Extract provided section start
The pre-test probability of IBD among suspected IBD patients were based on pooled estimates [9], with 32% for adults and 61% for children. Depending on provider-specific practice differences between gastroenterologists, patient demographic differences, and differences in patient preferences, the variance of the pretest probability of true IBD is likely very large and will show substantial real-life variation from these two estimates. Supporting this fact, studies included in meta-analysis reported this large variance in the pre-test probability of IBD in both groups (14% to 68% in adults and 51% to 80% in pediatrics). Our sensitivity analysis takes this variance into consideration.
Extract provided section end
Data supplied section start
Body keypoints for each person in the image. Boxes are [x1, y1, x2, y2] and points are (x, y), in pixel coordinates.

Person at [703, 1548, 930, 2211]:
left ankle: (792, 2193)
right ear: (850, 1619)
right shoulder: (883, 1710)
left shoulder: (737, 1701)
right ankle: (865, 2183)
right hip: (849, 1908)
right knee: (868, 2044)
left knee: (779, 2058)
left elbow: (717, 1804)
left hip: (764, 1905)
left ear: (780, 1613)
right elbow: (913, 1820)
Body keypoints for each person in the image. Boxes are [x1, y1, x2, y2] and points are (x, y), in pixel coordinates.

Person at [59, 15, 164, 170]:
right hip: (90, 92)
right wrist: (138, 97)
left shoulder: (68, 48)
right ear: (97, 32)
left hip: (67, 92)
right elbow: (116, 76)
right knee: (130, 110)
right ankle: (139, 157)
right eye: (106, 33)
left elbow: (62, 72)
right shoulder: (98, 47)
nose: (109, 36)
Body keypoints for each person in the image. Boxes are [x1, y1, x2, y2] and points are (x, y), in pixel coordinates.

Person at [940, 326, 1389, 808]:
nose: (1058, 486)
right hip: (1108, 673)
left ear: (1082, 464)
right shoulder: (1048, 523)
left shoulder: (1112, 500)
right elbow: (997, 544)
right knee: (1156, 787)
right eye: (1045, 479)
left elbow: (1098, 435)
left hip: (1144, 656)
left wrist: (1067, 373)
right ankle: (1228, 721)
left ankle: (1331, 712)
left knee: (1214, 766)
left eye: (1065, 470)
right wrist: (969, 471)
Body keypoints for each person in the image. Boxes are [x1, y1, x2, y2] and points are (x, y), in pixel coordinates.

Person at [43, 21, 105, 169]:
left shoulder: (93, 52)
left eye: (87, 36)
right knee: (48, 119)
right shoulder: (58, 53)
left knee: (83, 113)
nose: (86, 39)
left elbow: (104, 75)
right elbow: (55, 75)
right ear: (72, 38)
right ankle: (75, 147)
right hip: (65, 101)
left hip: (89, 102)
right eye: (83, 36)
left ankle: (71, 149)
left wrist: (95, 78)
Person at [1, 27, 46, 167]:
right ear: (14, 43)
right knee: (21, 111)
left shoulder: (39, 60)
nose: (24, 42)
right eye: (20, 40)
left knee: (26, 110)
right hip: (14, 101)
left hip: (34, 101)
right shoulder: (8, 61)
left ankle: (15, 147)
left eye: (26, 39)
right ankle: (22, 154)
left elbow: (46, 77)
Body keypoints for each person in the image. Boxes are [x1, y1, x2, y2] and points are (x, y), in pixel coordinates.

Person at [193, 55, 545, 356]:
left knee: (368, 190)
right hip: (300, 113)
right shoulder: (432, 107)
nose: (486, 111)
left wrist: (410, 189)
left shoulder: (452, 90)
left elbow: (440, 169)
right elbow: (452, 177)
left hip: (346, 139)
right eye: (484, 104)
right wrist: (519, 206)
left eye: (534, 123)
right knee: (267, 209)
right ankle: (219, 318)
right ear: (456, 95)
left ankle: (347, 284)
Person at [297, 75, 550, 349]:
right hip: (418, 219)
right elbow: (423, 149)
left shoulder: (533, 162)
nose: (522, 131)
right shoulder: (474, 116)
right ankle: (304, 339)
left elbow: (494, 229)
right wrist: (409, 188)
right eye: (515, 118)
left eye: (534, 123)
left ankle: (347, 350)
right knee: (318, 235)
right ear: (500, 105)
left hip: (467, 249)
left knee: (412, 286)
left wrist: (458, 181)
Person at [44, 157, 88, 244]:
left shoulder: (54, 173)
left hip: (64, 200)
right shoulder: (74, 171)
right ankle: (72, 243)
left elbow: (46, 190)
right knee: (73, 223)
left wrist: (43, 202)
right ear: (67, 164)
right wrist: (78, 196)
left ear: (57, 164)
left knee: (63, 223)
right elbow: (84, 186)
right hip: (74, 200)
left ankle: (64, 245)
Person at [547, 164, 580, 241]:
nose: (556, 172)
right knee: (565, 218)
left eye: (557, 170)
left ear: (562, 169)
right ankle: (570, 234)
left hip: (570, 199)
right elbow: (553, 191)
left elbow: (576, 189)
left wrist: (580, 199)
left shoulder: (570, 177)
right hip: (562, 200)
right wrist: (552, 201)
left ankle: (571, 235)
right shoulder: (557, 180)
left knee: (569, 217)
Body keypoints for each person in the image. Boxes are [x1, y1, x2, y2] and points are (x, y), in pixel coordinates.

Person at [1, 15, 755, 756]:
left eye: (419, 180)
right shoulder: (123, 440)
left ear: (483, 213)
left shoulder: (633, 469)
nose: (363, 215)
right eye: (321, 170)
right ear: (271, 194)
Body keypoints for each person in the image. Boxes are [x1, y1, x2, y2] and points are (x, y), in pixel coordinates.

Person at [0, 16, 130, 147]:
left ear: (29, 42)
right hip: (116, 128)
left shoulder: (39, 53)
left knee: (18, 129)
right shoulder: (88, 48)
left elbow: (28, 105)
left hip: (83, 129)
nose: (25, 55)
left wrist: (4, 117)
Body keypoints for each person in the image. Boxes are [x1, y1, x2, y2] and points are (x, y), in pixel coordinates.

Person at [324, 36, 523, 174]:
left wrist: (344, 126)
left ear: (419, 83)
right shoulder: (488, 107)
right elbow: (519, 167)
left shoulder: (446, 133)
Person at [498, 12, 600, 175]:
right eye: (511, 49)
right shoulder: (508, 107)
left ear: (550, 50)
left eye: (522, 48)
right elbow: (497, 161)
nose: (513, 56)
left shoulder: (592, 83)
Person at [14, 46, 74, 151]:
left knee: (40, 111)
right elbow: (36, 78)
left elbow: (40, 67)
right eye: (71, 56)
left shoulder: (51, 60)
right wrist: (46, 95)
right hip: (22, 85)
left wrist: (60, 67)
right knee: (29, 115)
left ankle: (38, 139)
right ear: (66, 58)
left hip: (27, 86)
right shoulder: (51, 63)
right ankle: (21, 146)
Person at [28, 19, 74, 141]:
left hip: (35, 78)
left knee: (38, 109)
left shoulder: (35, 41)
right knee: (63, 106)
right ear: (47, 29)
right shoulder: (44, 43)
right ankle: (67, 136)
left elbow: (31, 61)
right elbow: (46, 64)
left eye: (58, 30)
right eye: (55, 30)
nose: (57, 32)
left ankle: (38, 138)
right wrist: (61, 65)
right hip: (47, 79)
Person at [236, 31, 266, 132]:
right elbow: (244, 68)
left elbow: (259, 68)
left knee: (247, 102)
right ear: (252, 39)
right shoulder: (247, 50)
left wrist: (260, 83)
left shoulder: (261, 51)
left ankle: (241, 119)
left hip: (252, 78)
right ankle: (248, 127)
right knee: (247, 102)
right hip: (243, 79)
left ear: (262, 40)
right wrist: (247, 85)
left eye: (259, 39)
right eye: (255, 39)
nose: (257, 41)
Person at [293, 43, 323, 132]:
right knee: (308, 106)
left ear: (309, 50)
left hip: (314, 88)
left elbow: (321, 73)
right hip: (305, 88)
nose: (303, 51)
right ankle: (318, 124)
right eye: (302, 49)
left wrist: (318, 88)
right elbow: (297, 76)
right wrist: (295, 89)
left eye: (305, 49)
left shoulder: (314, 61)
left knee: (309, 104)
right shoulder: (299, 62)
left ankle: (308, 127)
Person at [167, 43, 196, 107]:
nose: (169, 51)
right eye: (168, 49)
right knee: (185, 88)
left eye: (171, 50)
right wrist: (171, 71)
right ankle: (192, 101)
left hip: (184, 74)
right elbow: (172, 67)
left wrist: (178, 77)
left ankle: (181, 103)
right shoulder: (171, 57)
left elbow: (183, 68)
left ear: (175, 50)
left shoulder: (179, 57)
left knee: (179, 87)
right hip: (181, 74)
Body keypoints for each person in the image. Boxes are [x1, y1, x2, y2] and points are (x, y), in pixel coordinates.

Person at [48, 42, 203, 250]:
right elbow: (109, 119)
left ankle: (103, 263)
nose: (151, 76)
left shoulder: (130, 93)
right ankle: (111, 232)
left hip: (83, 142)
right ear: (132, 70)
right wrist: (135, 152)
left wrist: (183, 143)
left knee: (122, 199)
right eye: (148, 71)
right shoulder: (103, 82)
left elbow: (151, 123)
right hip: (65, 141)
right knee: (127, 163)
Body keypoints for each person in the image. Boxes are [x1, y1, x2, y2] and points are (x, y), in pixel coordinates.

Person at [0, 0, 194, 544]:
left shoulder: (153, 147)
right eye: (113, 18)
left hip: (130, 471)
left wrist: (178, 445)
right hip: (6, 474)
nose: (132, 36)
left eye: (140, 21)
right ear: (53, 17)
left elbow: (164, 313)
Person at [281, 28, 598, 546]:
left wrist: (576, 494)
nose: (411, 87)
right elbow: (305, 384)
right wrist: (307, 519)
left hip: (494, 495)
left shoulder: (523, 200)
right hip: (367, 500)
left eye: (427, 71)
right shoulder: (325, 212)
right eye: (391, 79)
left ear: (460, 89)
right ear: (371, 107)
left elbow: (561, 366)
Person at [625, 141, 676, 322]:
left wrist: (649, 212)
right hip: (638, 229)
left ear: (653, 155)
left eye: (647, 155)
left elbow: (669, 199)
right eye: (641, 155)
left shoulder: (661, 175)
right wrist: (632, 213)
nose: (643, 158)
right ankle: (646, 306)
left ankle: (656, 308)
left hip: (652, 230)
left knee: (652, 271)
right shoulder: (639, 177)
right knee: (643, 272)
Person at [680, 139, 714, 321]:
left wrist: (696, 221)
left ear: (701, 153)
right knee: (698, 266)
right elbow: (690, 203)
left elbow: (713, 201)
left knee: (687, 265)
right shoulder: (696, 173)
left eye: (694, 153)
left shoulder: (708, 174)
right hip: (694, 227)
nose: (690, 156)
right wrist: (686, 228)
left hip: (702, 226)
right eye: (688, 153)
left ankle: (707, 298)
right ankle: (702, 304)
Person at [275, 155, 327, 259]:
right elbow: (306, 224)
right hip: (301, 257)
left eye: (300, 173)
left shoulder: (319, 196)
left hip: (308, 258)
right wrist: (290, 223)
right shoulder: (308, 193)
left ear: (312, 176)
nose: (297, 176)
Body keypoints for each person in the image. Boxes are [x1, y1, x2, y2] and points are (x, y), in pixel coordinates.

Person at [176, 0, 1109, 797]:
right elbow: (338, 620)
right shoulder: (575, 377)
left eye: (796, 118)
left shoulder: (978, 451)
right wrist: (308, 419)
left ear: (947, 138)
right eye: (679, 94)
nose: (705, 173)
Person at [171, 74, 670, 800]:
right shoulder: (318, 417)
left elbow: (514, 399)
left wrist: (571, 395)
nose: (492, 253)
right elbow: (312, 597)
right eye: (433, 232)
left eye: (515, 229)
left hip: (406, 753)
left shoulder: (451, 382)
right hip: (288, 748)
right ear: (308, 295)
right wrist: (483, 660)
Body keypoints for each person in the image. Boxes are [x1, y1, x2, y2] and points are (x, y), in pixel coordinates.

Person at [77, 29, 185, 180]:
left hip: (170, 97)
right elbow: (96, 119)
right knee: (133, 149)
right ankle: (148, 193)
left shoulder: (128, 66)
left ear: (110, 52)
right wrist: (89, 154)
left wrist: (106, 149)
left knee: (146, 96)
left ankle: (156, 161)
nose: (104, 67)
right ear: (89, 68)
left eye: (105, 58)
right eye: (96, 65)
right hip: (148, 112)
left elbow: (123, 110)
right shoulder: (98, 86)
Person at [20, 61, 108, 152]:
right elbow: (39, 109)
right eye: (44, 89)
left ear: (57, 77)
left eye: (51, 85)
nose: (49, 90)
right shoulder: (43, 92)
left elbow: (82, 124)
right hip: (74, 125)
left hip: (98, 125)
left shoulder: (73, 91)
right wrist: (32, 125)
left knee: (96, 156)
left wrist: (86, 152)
Data supplied section end
• **Task 1**: Reproduce the IBD passage between "The pre-test probability of IBD among" and "variance into consideration.", inclusive, swapping "gastroenterologists" for "clinicians".
• **Task 2**: According to the IBD passage, what pooled pre-test probability of IBD was used for children?
Rely only on the text, not the entries.

• **Written reply 1**:
The pre-test probability of IBD among suspected IBD patients were based on pooled estimates [9], with 32% for adults and 61% for children. Depending on provider-specific practice differences between clinicians, patient demographic differences, and differences in patient preferences, the variance of the pretest probability of true IBD is likely very large and will show substantial real-life variation from these two estimates. Supporting this fact, studies included in meta-analysis reported this large variance in the pre-test probability of IBD in both groups (14% to 68% in adults and 51% to 80% in pediatrics). Our sensitivity analysis takes this variance into consideration.

• **Written reply 2**: 61%